Der Tod auf des Meeres Wellen
Wien Modern: Start mit Henzes „ Das Floß der Medusa“
Mit einem Riesenwerk eröffnete die 30. Ausgabe des Festivals Wien Modern den Konzertreigen im großen Konzerthaussaal, mit Hans Werner Henzes 1967/ 68 entstandenem Oratorium „ Das Floß der Medusa“. Dirigent Cornelius Meister gelang aber nur bedingt ein bedrückendes Monumentalgemälde.
Der Schiffbruch der „ Medusa“1816 vor Afrika, die Brutalität des Kommandanten de Chaumaray ( er ließ das Floß mit über hundert Überlebenden im Stich) und die Todesangst der Menschen finden sich in der Kunstgeschichte wie in der Musik immer wieder. Henzes intensives Werk ( Libretto: Ernst Georg Schnabel) steht da an oberer Stelle.

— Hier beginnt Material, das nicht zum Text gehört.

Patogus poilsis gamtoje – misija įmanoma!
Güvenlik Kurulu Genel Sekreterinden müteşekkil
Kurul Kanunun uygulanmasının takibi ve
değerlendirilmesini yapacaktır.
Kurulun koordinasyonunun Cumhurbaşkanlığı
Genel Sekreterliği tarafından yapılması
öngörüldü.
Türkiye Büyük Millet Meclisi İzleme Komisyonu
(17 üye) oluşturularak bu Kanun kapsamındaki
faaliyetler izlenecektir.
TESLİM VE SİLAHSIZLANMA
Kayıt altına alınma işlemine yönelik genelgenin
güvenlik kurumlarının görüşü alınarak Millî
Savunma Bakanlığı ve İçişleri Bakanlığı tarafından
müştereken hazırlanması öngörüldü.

Es ist ein enormer Klangapparat, der durch des Meeres Wellen, das entsetzliche Sterben von Männern, Frauen und Kindern, die seelische Qual manövriert werden muss. Cornelius Meister hat alles fest im Griff: Bestens studiert präsentieren sich das RSO Wien, der ausgezeichnete Arnold Schoenberg Chor, die Wiener Sän- gerknaben und die Solisten Sarah Wagner ( La Mort), Dietrich Henschel ( Tagebuchschreiber Jean- Charles) und Sven- Erich Bechtolf ( der Sprecher mit Namen des Fährmanns Charon).
Meister verbindet die mit Titeln wie „ Appell unter dem Monde“überschriebenen Blöcke mit Weitblick und Durchsicht. Und dennoch bleibt es trotz subtil gesetzter Akzente ( etwa militärischer Ton) und Brüche ( beim Kampf Dürstender um das Wasser) ein laues Dahinfließen. Am intensivsten sind Momente, wenn der Tod („ La Mort“) wie eine Sirene in der Nacht die Sterbenden lockt, sich die Chöre nach und nach von den Lebenden zu den Toten wandeln. Auch musikalisch. Das Gesamtbild ist ein solide inszeniertes, aber nicht so aufregendes, wie es Henzes Oratorium gebührt hätte.